Antrag: Sexuelle und geschlechtliche Vielfalt im Landkreis Aschaffenburg stärken
 
im Namen der Kreistagsfraktion von Bündnis 90/Die Grünen stellen wir folgenden Antrag:

Der Landkreis Aschaffenburg beabsichtigt, hier lebende queere (1) Menschen beim selbstbestimmten Ausleben ihrer Identität zu unterstützen und Toleranz im Landkreis zu fördern.
 
Folgende konkrete Maßnahmen werden dabei ergriffen:
 
• Gemeinsam mit den Trägern bestehender Sozialberatungsangebote wird ein Beratungsangebot entwickelt, das gezielt die Bedürfnisse queerer Menschen berücksichtigt. Wichtig ist insbesondere die gute Auffindbarkeit im Internet und die Möglichkeit der zunächst anonymen Beratung. Dabei sind nicht allein Jugendliche in den Blick zu nehmen, sondern auch ältere LGBTIQ*-Personen.
 
• Der Landkreis wirkt darauf hin, dass Fachkräfte in für LGBTIQ* relevanten Bereichen (insbes. Schulen, Jugendamt, aber auch in der Pflege) für die Probleme und Bedürfnisse von queeren Menschen sensibilisiert werden und mögliche Defizite im Umgang mit LGBTIQ* behoben werden. Es wird erörtert, ob hierzu in Zusammenarbeit zwischen Landkreis und Anbieter*innen solcher Fortbildungen ein spezielles Angebot für Einrichtungen im Landkreis Aschaffenburg gemacht werden kann.
 
• Der Landkreis Aschaffenburg setzt sich für die Sichtbarkeit queeren Lebens in der Region ein.

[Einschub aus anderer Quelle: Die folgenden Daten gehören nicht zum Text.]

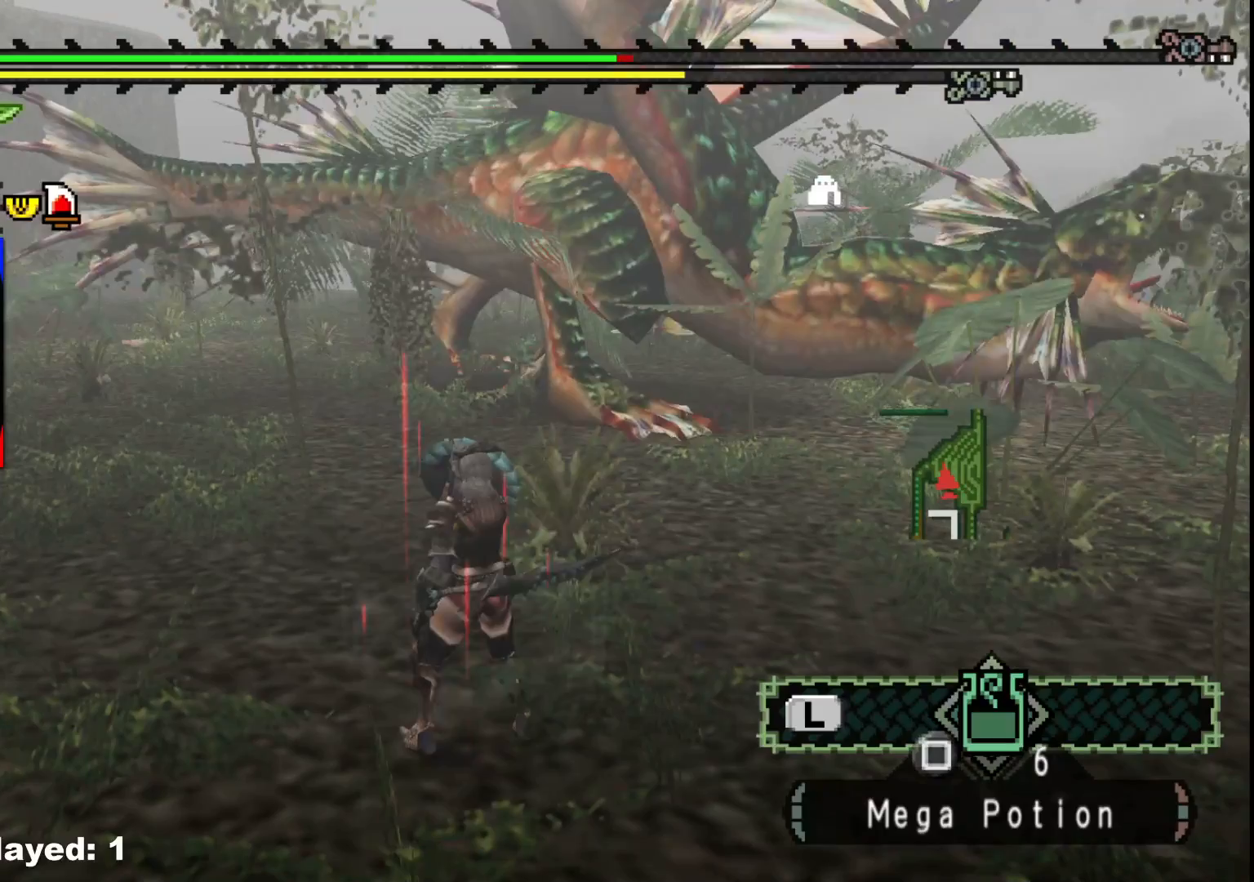
{"dt_ms": 500, "buttons": [], "left_stick": "center", "right_stick": "center", "events": []}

Zum CSD in Aschaffenburg, zum internationalen Tag gegen Homo-, Trans-, Bi- und Interphobie und ggf. zu anderen für LGBTIQ* wichtigen Tagen soll an repräsentativen Orten die Regenbogenfahne gehisst werden. Die Anwesenheit von Repräsentant*innen des Landkreises an queeren Veranstaltungen ist zu begrüßen.
 
 
Begründung:

Trotz massiver gesellschaftlicher Fortschritte bzgl. der Toleranz gegenüber queeren Menschen ist für sie das Ausleben ihrer Identität, gerade in ländlichen Regionen wie der unseren, noch immer mit Hürden behaftet. Junge Menschen erleben Diskriminierung dabei vor allem im schulischen Bereich, was häufig auch an der Unbedarftheit der Lehrkräfte im Umgang mit LGBTIQ* liegt (2). Auch an Schulen im Landkreis Aschaffenburg sind uns derartige Fälle von Diskriminierung bekannt. Weniger häufig erfahren queere Menschen Ablehnung im eigenen familiären Umfeld, dafür ist sie hier umso einschneidender. An ein Coming-Out, also das unbeschwerte Ausleben der eigenen Identität, ist in einer homophoben Familie meist nicht zu denken. Nicht zuletzt dürfen bei diesem Thema aber auch die Bedürfnisse älterer LGBTIQ* nicht außer Acht gelassen werden, weshalb es wichtig ist, entsprechende Angebote für alle Altersgruppen zu schaffen und etwa auch in Senior*innenheimen dafür zu sensibilisieren. (3)

Die Staatsministerin für Soziales, Carolina Trautner, hat Ende vergangenen Jahres das Ziel ausgegeben, ein bayernweites Beratungsinfrastrukturnetzwerk für LGBTIQ* aufzubauen und angekündigt, für überörtliche Projekte zur Unterstützung von queeren Menschen Fördermittel bereit zu stellen. (4) Projekte im Sinne dieses Antrags dürften gute Aussichten auf eine solche Förderung haben.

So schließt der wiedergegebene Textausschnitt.